Issue installing the Databricks Operator


#1

I have been able to get Astronomer running and some basic DAGs with Python operators are also running successfully.

I am having issues running the Databricks operator.

In my DAG .py file, I specify the following line to try an import it:

import airflow.contrib.operators.databricks_operator

When I open Airflow, however, I get this error:

According to the blog post about the Databricks operator, it should be integrated in Airflow 1.9.0 which was released on December 15, 2017 according to airflow github.

Is Astronomer using a version earlier than 1.9.0?
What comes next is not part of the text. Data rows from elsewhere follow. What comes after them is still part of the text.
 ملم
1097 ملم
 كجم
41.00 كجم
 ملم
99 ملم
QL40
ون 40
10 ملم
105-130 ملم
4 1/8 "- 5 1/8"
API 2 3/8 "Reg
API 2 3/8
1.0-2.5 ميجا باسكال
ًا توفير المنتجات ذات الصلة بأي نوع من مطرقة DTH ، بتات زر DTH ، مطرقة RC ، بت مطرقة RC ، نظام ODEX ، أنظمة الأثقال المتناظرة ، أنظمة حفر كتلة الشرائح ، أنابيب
Is there something else I need to do in order to ensure that Airflow on astronomer will be able to use the databricks operator?


#2

Hi there!

Astronomer by default runs the 1.9-stable branch, which does include the databricks operator

Can you paste your full code here? I was able to successfully import from that class:

from airflow.contrib.operators.databricks_operator import DatabricksSubmitRunOperator

Can verify if this works for you? I didn’t instantiate it as I don’t have a spark cluster right now, but can definitely dig deeper if needed!


#3

The “Submit Run” operator is being imported just fine into my environment it appears, as is the case with you.
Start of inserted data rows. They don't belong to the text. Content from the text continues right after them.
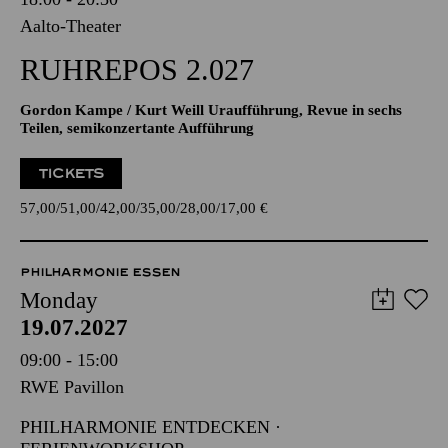
Aalto-Theater
RUHREPOS 2.027
Gordon Kampe / Kurt Weill Uraufführung, Revue in sechs
Teilen, semikonzertante Aufführung
TICKETS
57,00
51,00
42,00
35,00
28,00
17,00
€
PHILHARMONIE ESSEN
Monday
19.07.2027
09:00 - 15:00
RWE Pavillon
PHILHARMONIE ENTDECKEN ·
The “Run Now” operator does not appear to be importing successfully. I still get this error:
Broken DAG: [/usr/local/airflow/dags/example-databricks-dag.py] cannot import name ‘DatabricksRunNowOperator’

I just checked the history on Github and it was not committed to Airflow until September 6, 2018, so perhaps that version of Airflow has not made it into Astronomer

If you want to see the DAG code that gave me the above error, here it is:

from airflow import DAG
from airflow.contrib.operators.databricks_operator import DatabricksRunNowOperator
from datetime import datetime, timedelta

default_args = {
‘owner’: ‘airflow’,
‘depends_on_past’: False,
‘start_date’: datetime(2018, 1, 1),
‘email_on_failure’: False,
‘email_on_retry’: False,
‘retries’: 1,
‘retry_delay’: timedelta(minutes=5),
}

dag = DAG(‘example_dag_databricks’,
max_active_runs=3,
schedule_interval=timedelta(minutes=5),
default_args=default_args)

t1 = DatabricksRunNowOperator(job_id=139)


#4

The 1.9 stable branch was indeed released before that PR was committed into Airflow:


#5

Hey @zdestefano- Sorry for the spam issues- looks like Discourse automatically flags comments as spam if there are multiple consecutive comments that link out to the same host (in this case github.com). I just fixed our settings up so you shouldn’t have issues with that going forward.

As far as the issue goes, you can follow along with the response here to run Airflow 1.10 on Astronomer. That should include the commit you linked above.